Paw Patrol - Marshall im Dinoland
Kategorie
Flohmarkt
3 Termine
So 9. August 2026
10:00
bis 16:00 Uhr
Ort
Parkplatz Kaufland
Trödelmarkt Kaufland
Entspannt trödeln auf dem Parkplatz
==
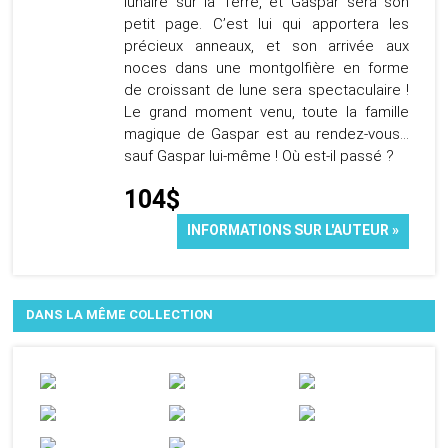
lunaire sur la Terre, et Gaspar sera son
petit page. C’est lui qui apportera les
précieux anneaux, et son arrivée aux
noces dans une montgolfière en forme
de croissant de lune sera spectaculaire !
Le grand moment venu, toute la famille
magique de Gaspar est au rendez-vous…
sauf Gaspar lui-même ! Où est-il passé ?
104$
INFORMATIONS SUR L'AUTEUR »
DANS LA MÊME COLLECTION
---
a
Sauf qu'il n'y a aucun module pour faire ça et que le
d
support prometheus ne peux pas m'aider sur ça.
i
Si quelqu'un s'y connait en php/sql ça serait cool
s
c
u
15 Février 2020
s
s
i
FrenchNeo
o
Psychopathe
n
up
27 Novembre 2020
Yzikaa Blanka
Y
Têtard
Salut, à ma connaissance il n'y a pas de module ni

Exercise objective | All lines above from the one containing "Paw Patrol - Marshall im Dinoland" to the one containing "Entspannt trödeln auf dem Parkplatz" must be repeated exactly, both lines included, and no others.

Exercise answer |
Paw Patrol - Marshall im Dinoland
Kategorie
Flohmarkt
3 Termine
So 9. August 2026
10:00
bis 16:00 Uhr
Ort
Parkplatz Kaufland
Trödelmarkt Kaufland
Entspannt trödeln auf dem Parkplatz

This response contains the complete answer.